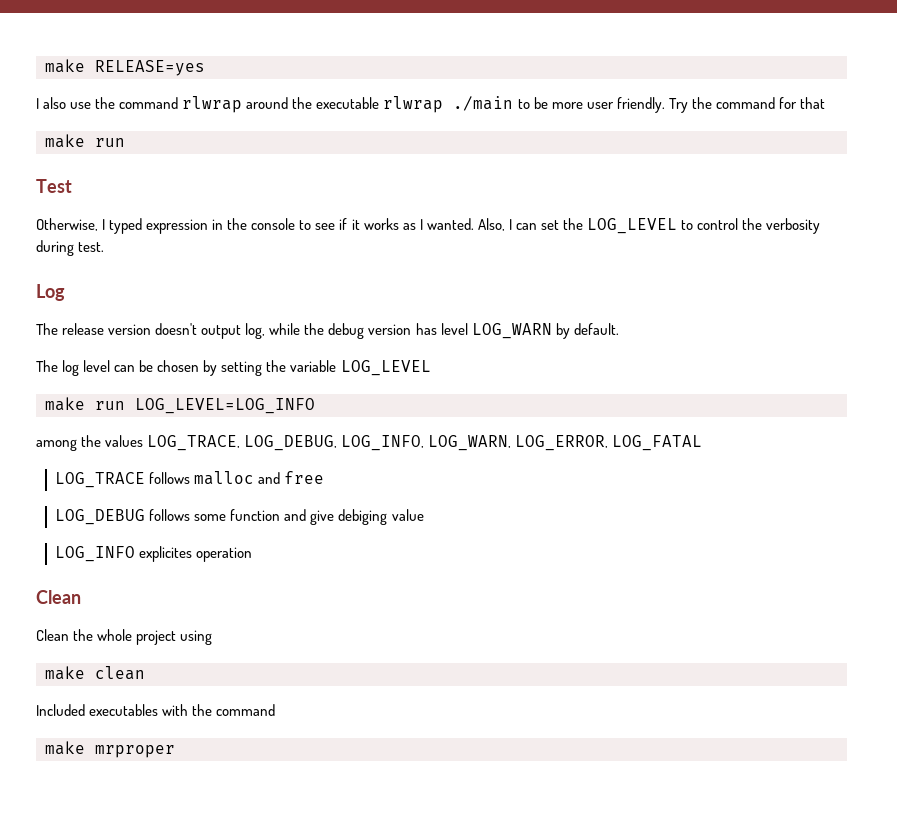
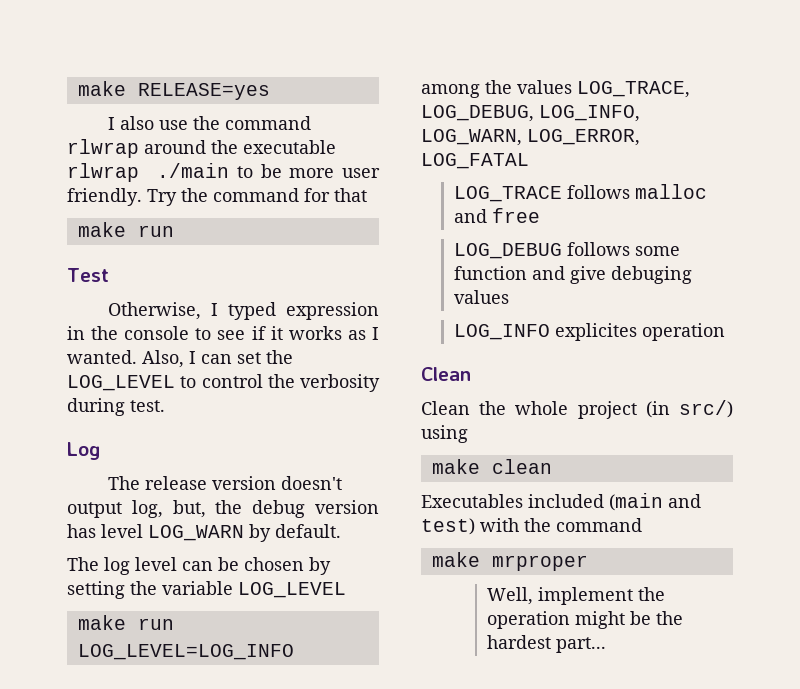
[269,323,301,335] while -> [172,500,206,518] but,
[338,509,424,525] debiging value -> [611,266,693,284] [454,290,510,304] debuging values
(177, 637) none -> [645,400,733,418] (in src/)
[36,704,159,716] Included executables -> [421,493,701,511] [421,518,475,535] Executables included (main and test)
(175, 751) none -> [487,587,666,605] [487,611,684,629] [487,635,607,653] // Well, implement the operation might be the hardest part...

--------

§ WHAT TO WORK ON
Only the lines from the one containing "[338,509,424,525] debiging value" through the last line of the material belong in your answer; output them exactly.

§ REPLY TO THE TASK
[338,509,424,525] debiging value -> [611,266,693,284] [454,290,510,304] debuging values
(177, 637) none -> [645,400,733,418] (in src/)
[36,704,159,716] Included executables -> [421,493,701,511] [421,518,475,535] Executables included (main and test)
(175, 751) none -> [487,587,666,605] [487,611,684,629] [487,635,607,653] // Well, implement the operation might be the hardest part...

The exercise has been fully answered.